Au contraire de toi, j'aurais été déçu si Arthur avait été traité dans le livre VI comme l'Octave de Rome, pour se retrouver dans le livre I englué dans la médiocrité des types qui l'entourent.

C'est pas faux (au sens propre...) Je crois que je ferais mieux d'attendre samedi prochain.

Kuchuklainn a écrit :

Sur le personnage historique d'Auguste, j'ai moins d'admiration que toi...

Je ne suis pas spécilament admiratif, mais je note un point commun avec Arthur : au début, il n'était pas grand chose. Et au final, c'est le plus prestigieux des empereurs. Maintenant, c'était peut-être un sale type (après tout, Napoléon a envoyé des milliers de jeunes de 15 ans mourir en Russie et a conservé une très bonne image...)

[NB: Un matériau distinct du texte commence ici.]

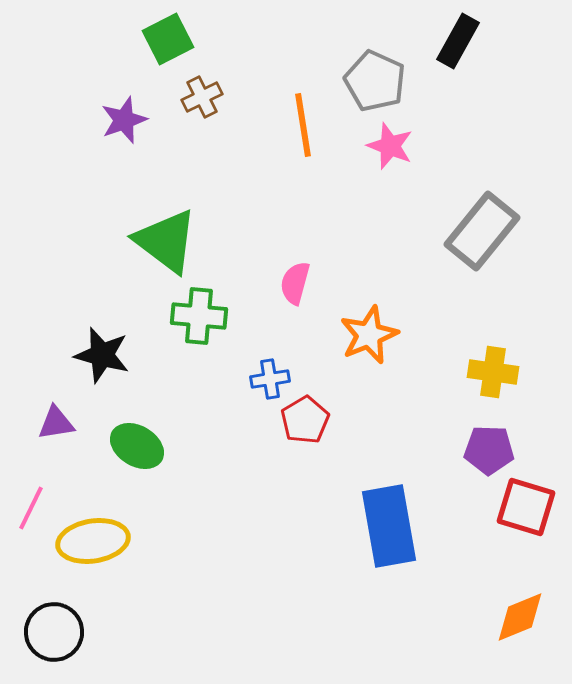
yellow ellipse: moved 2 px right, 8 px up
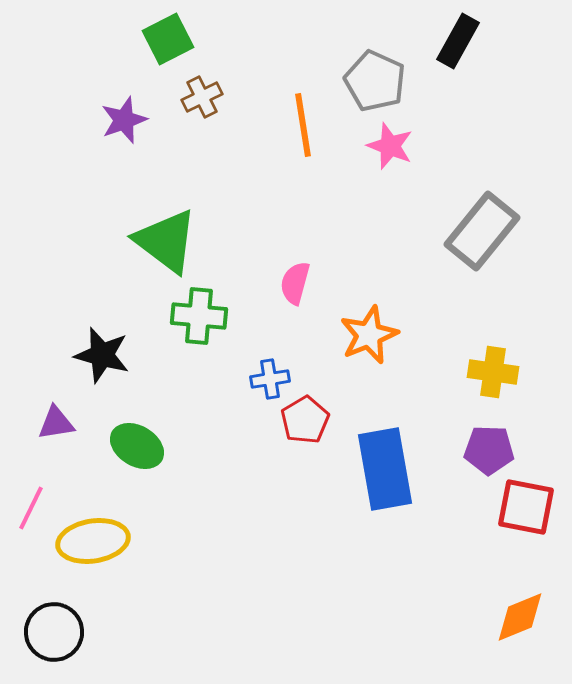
red square: rotated 6 degrees counterclockwise
blue rectangle: moved 4 px left, 57 px up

Huaka : tu as tout à fait raison, il est logique que ça prenne du temps et il reste 15 ans à Arthur. Mais j'ai envie de dire : ce sont ces quinze ans qui m'intéressent. Bon, A. Astier a dû faire des choix, c'est sûr que tout ça n'est pas évident à faire...

Arcalypse a écrit :

on a passé six épisodes sur huit à parler de broutilles [...]Pour moi cette saison fait un Hors sujet total et passe à coté de l'essentiel à savoir : Comment tout cela a vraiment commencé.

Tu y vas fort, mais malheureusement je t'approuve.